[Directions] Lay out the data from its start through the line containing "チュラルながらも華やかな印象に♡", that line included, as a Markdown table with the columns Row and Line, numbering each line and skipping blank lines. Leave the pictures out.

Information supplied Start Marker

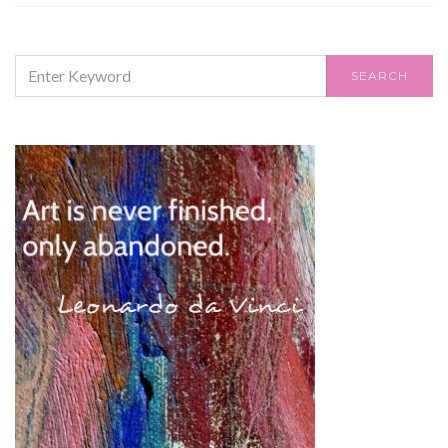
SEARCH
SEARCH
FOR:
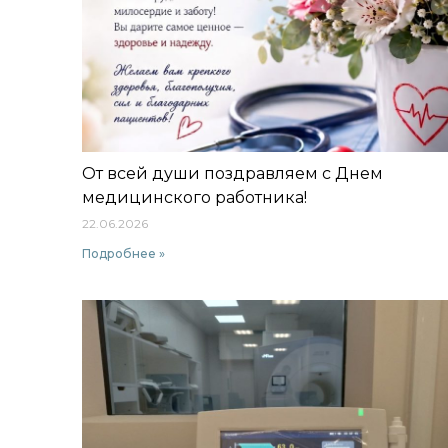
От всей души поздравляем с Днем
медицинского работника!
22.06.2026
Подробнее »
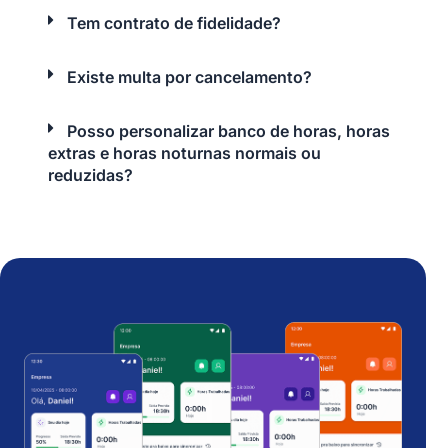
Tem contrato de fidelidade?
Existe multa por cancelamento?
Posso personalizar banco de horas, horas
extras e horas noturnas normais ou
reduzidas?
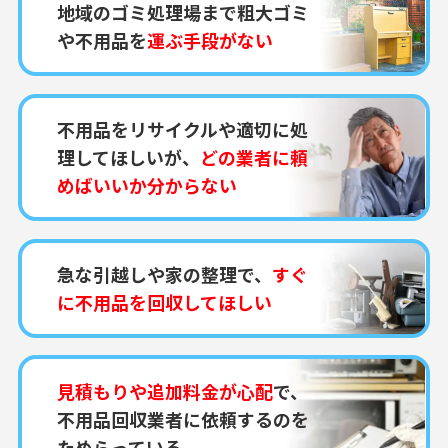
地域のゴミ処理場まで粗大ゴミ
や不用品を
運ぶ手段がない
不用品をリサイクルや適切に処
理してほしいが、
どの業者に頼
めばいいか分からない
急な引越しや家の整理で、
すぐ
に不用品を回収してほしい
見積もりや追加料金が心配
で、
不用品回収業者に依頼するのを
ためらっている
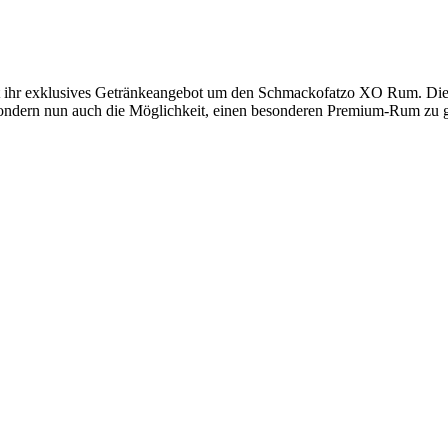
rt ihr exklusives Getränkeangebot um den Schmackofatzo XO Rum. Diese
sondern nun auch die Möglichkeit, einen besonderen Premium-Rum zu g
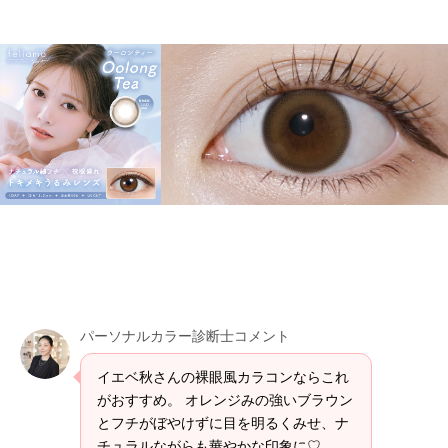
パーソナルカラー診断士コメント
イエベ秋さんの裸眼風カラコンならこれ
がおすすめ。 オレンジみの強いブラウン
とフチがぼやけずに目を明るくみせ、ナ
チュラルながらも華やかな印象に♡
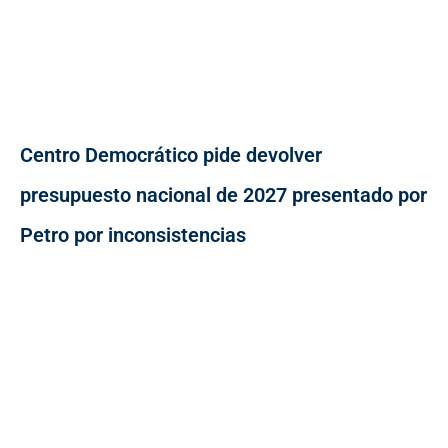
Centro Democrático pide devolver
presupuesto nacional de 2027 presentado por
Petro por inconsistencias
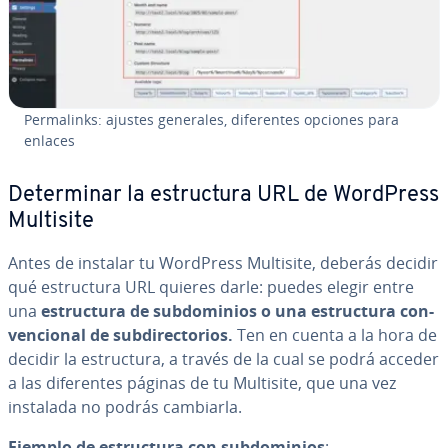
Pe­r­ma­li­n­ks: ajustes generales, di­fe­re­n­tes opciones para
enlaces
De­te­r­mi­nar la es­tru­c­tu­ra URL de WordPress
Multisite
Antes de instalar tu WordPress Multisite, deberás decidir
qué es­tru­c­tu­ra URL quieres darle: puedes elegir entre
una
es­tru­c­tu­ra de su­b­do­mi­nios o una
es­tru­c­tu­ra co­n­
ve­n­cio­nal de su­b­di­re­c­to­rios.
Ten en cuenta a la hora de
decidir la es­tru­c­tu­ra, a través de la cual se podrá acceder
a las di­fe­re­n­tes páginas de tu Multisite, que una vez
instalada no podrás cambiarla.
Ejemplo de es­tru­c­tu­ra con su­b­do­mi­nios
:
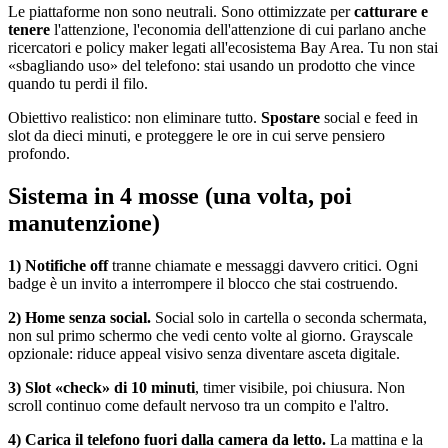
Le piattaforme non sono neutrali. Sono ottimizzate per
catturare e
tenere
l'attenzione, l'economia dell'attenzione di cui parlano anche
ricercatori e policy maker legati all'ecosistema Bay Area. Tu non stai
«sbagliando uso» del telefono: stai usando un prodotto che vince
quando tu perdi il filo.
Obiettivo realistico: non eliminare tutto.
Spostare
social e feed in
slot da dieci minuti, e proteggere le ore in cui serve pensiero
profondo.
Sistema in 4 mosse (una volta, poi
manutenzione)
1) Notifiche off
tranne chiamate e messaggi davvero critici. Ogni
badge è un invito a interrompere il blocco che stai costruendo.
2) Home senza social.
Social solo in cartella o seconda schermata,
non sul primo schermo che vedi cento volte al giorno. Grayscale
opzionale: riduce appeal visivo senza diventare asceta digitale.
3) Slot «check» di 10 minuti
, timer visibile, poi chiusura. Non
scroll continuo come default nervoso tra un compito e l'altro.
4) Carica il telefono fuori dalla camera da letto.
La mattina e la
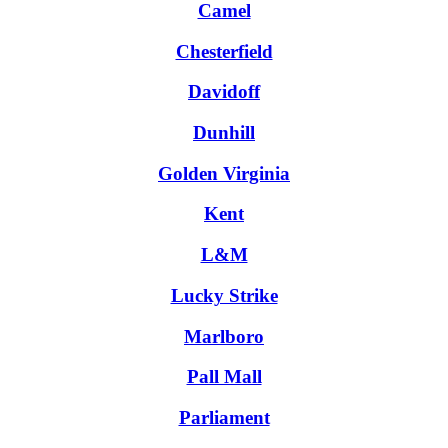
Camel
Chesterfield
Davidoff
Dunhill
Golden Virginia
Kent
L&M
Lucky Strike
Marlboro
Pall Mall
Parliament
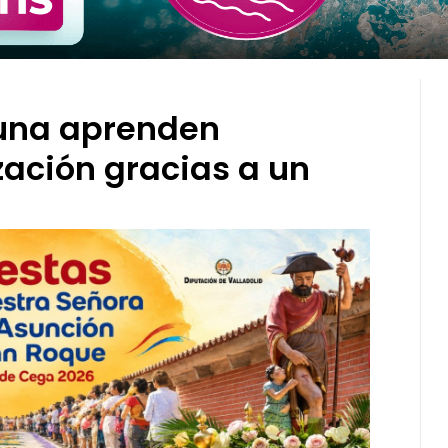
una aprenden
zación gracias a un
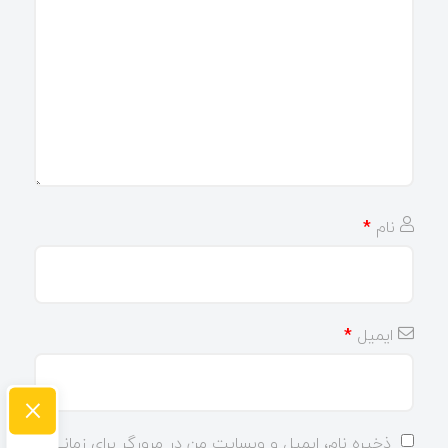
نام
*
ایمیل
*
×
ذخیره نام، ایمیل و وبسایت من در مرورگر برای زمانی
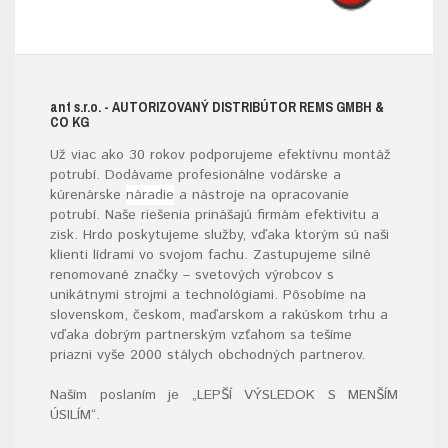
ant s.r.o.
- AUTORIZOVANÝ DISTRIBÚTOR REMS GMBH &
CO KG
Už viac ako 30 rokov podporujeme efektívnu montáž
potrubí. Dodávame profesionálne vodárske a
kúrenárske
náradie
a nástroje na opracovanie
potrubí. Naše riešenia prinášajú firmám efektivitu a
zisk. Hrdo poskytujeme služby, vďaka ktorým sú naši
klienti lídrami vo svojom fachu. Zastupujeme silné
renomované značky – svetových výrobcov s
unikátnymi strojmi a technológiami. Pôsobíme na
slovenskom, českom, maďarskom a rakúskom trhu a
vďaka dobrým partnerským vzťahom sa tešíme
priazni vyše 2000 stálych obchodných partnerov.
Naším poslaním je „LEPŠÍ VÝSLEDOK S MENŠÍM
ÚSILÍM“
.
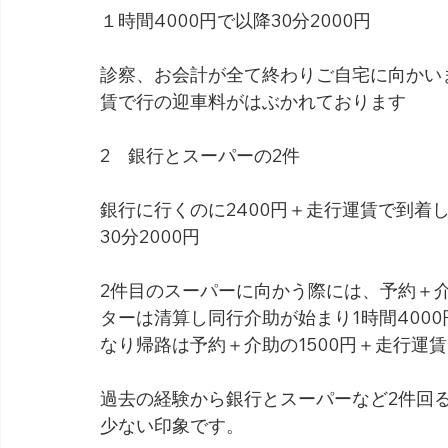
１時間4000円で以降30分2000円
診察、お会計が全て終わりご自宅に向かいま
賃で行の迎車料がはぶかれております
2　銀行とスーパーの2件
銀行に行くのに2400円＋走行運賃で到着し
30分2000円
2件目のスーパーに向かう際には、予約＋介
ターは清算し同行介助が始まり1時間4000円
なり帰路は予約＋介助の1500円＋走行運
過去の経験から銀行とスーパーなど2件回
少ない印象です。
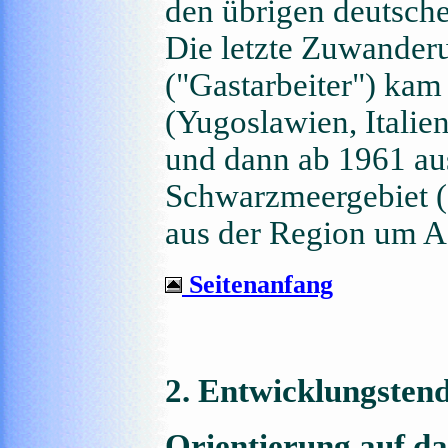
den übrigen deutsche
Die letzte Zuwander
("Gastarbeiter") kam
(Yugoslawien, Italie
und dann ab 1961 au
Schwarzmeergebiet (S
aus der Region um Ad
Seitenanfang
2. Entwicklungsten
Orientierung auf da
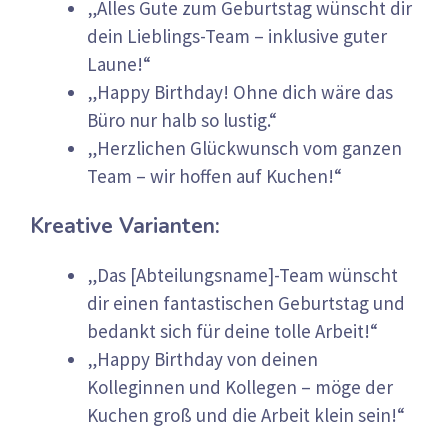
„Alles Gute zum Geburtstag wünscht dir
dein Lieblings-Team – inklusive guter
Laune!“
„Happy Birthday! Ohne dich wäre das
Büro nur halb so lustig.“
„Herzlichen Glückwunsch vom ganzen
Team – wir hoffen auf Kuchen!“
Kreative Varianten:
„Das [Abteilungsname]-Team wünscht
dir einen fantastischen Geburtstag und
bedankt sich für deine tolle Arbeit!“
„Happy Birthday von deinen
Kolleginnen und Kollegen – möge der
Kuchen groß und die Arbeit klein sein!“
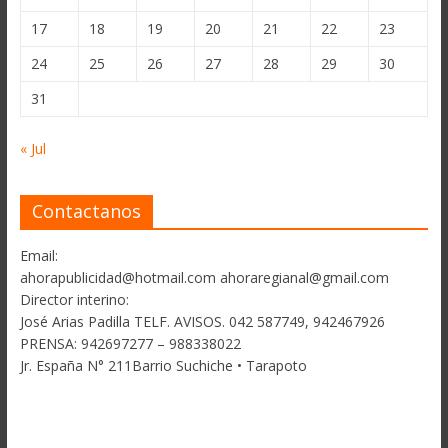
17
18
19
20
21
22
23
24
25
26
27
28
29
30
31
« Jul
Contactanos
Email:
ahorapublicidad@hotmail.com ahoraregianal@gmail.com
Director interino:
José Arias Padilla TELF. AVISOS. 042 587749, 942467926
PRENSA: 942697277 – 988338022
Jr. España N° 211Barrio Suchiche • Tarapoto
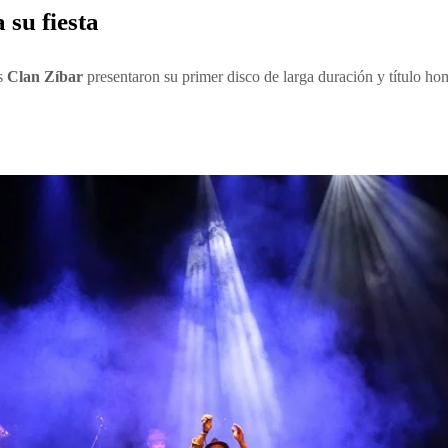
 su fiesta
es
Clan Zíbar
presentaron su primer disco de larga duración y título h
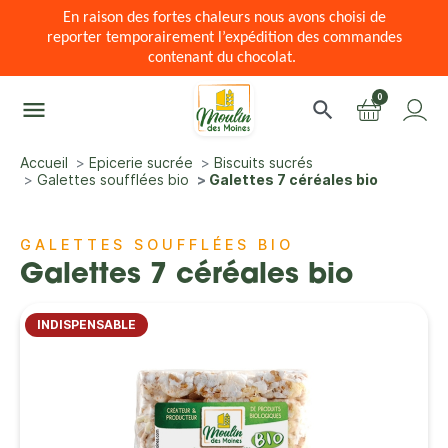
En raison des fortes chaleurs nous avons choisi de
reporter temporairement l’expédition des commandes
contenant du chocolat.
0
menu
search
Accueil
Epicerie sucrée
Biscuits sucrés
Galettes soufflées bio
Galettes 7 céréales bio
GALETTES SOUFFLÉES BIO
Galettes 7 céréales bio
INDISPENSABLE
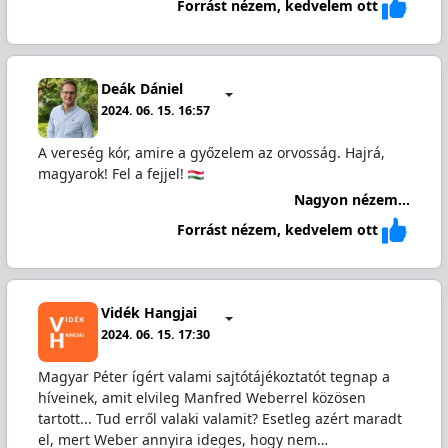
Forrást nézem, kedvelem ott
Deák Dániel
2024. 06. 15. 16:57
A vereség kór, amire a győzelem az orvosság. Hajrá,
magyarok! Fel a fejjel!
Nagyon nézem...
Forrást nézem, kedvelem ott
Vidék Hangjai
2024. 06. 15. 17:30
Magyar Péter ígért valami sajtótájékoztatót tegnap a
híveinek, amit elvileg Manfred Weberrel közösen
tartott... Tud erről valaki valamit? Esetleg azért maradt
el, mert Weber annyira ideges, hogy nem…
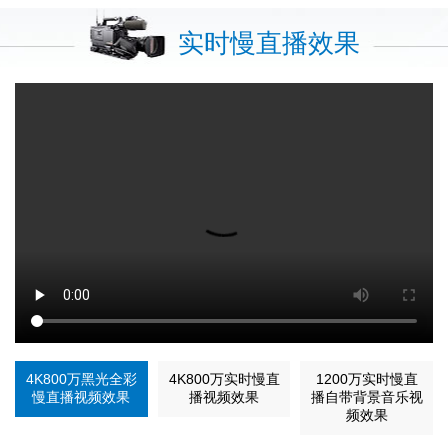
实时慢直播效果
4K800万黑光全彩
4K800万实时慢直
1200万实时慢直
慢直播视频效果
播视频效果
播自带背景音乐视
频效果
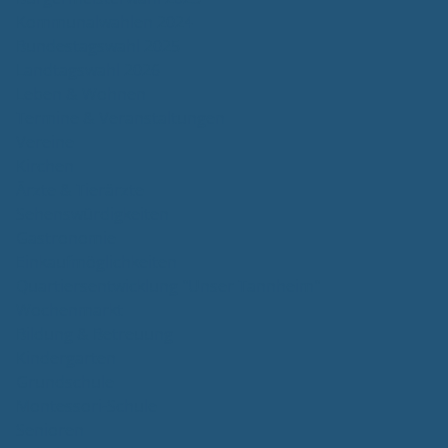
Kommunalwahlen 2024
Bundestagswahl 2025
Landtagswahl 2026
Leben & Wohnen
Termine & Veranstaltungen
Vereine
Kirchen
Ärzte & Tierärzte
Sehenswürdigkeiten
Gastronomie
Einkaufmöglichkeiten
Quartiersentwicklung "Unser Tannheim"
Wochenmarkt
Bildung & Betreuung
Kindergarten
Grundschule
Montessori-Schule
Senioren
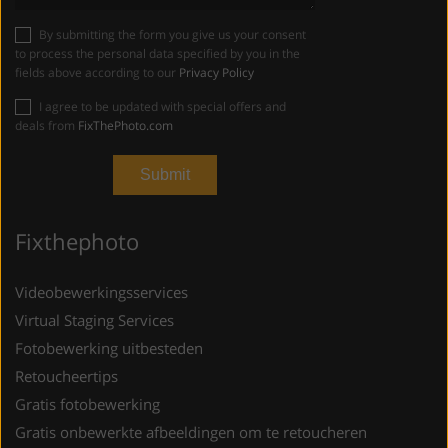
By submitting the form you give us your consent
to process the personal data specified by you in the
fields above according to our
Privacy Policy
I agree to be updated with special offers and
deals from
FixThePhoto.com
Fixthephoto
Videobewerkingsservices
Virtual Staging Services
Fotobewerking uitbesteden
Retoucheertips
Gratis fotobewerking
Gratis onbewerkte afbeeldingen om te retoucheren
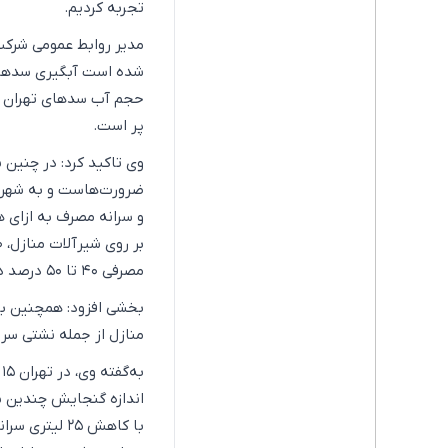
تجربه کردیم.
مدیر روابط عمومی شرکت
شده است آبگیری سدهای ت
پر است.
وی تاکید کرد: در چنین ش
ضرورت‌هاست و به شهرون
مصرفی ۴۰ تا ۵۰ درصد در کاهش هزینه آب‌بهای خانواده موثر خواهد بود.
بخشی افزود: همچنین بای
منازل از جمله نشتی سر
ب
اندازه گنجایش چندین س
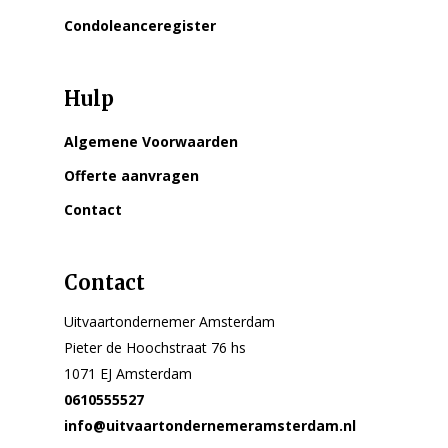
Condoleanceregister
Hulp
Algemene Voorwaarden
Offerte aanvragen
Contact
Contact
Uitvaartondernemer Amsterdam
Pieter de Hoochstraat 76 hs
1071 EJ Amsterdam
0610555527
info@uitvaartondernemeramsterdam.nl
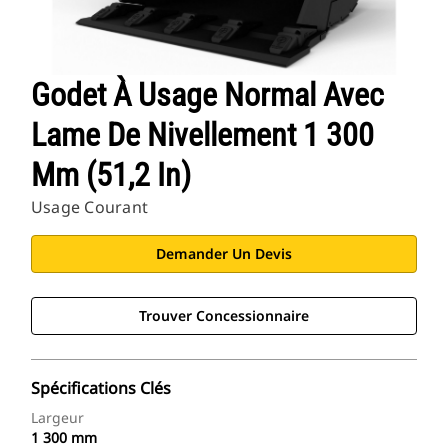
Godet À Usage Normal Avec
Lame De Nivellement 1 300
Mm (51,2 In)
Usage Courant
Demander Un Devis
Trouver Concessionnaire
Spécifications Clés
Largeur
1 300 mm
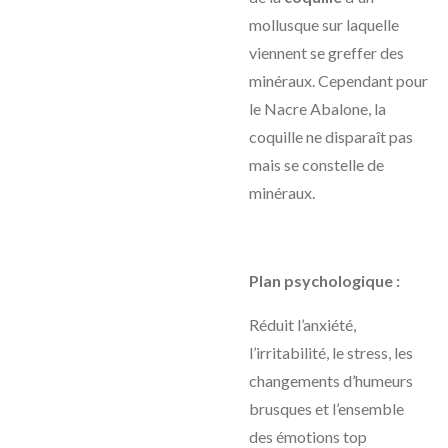
mollusque sur laquelle
viennent se greffer des
minéraux. Cependant pour
le Nacre Abalone, la
coquille ne disparaît pas
mais se constelle de
minéraux.
Plan psychologique :
Réduit l’anxiété,
l’irritabilité, le stress, les
changements d’humeurs
brusques et l’ensemble
des émotions top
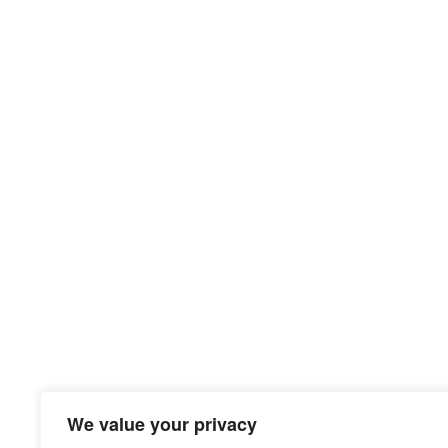
We value your privacy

Information supplied End Marker

[Exercise response]
| Row | Line |
|---|---|
| 1 | SEARCH |
| 2 | SEARCH |
| 3 | FOR: |
| 4 | От всей души поздравляем с Днем |
| 5 | медицинского работника! |
| 6 | 22.06.2026 |
| 7 | Подробнее » |
| 8 | Tem contrato de fidelidade? |
| 9 | Existe multa por cancelamento? |
| 10 | Posso personalizar banco de horas, horas |
| 11 | extras e horas noturnas normais ou |
| 12 | reduzidas? |
| 13 | 地域のゴミ処理場まで粗大ゴミ |
| 14 | や不用品を |
| 15 | 運ぶ手段がない |
| 16 | 不用品をリサイクルや適切に処 |
| 17 | 理してほしいが、 |
| 18 | どの業者に頼 |
| 19 | めばいいか分からない |
| 20 | 急な引越しや家の整理で、 |
| 21 | すぐ |
| 22 | に不用品を回収してほしい |
| 23 | 見積もりや追加料金が心配 |
| 24 | で、 |
| 25 | 不用品回収業者に依頼するのを |
| 26 | ためらっている |
| 27 | rt ihr exklusives Getränkeangebot um den Schmackofatzo XO Rum. Diese |
| 28 | sondern nun auch die Möglichkeit, einen besonderen Premium-Rum zu g |
| 29 | パーソナルカラー診断士コメント |
| 30 | イエベ秋さんの裸眼風カラコンならこれ |
| 31 | がおすすめ。 オレンジみの強いブラウン |
| 32 | とフチがぼやけずに目を明るくみせ、ナ |
| 33 | チュラルながらも華やかな印象に♡ |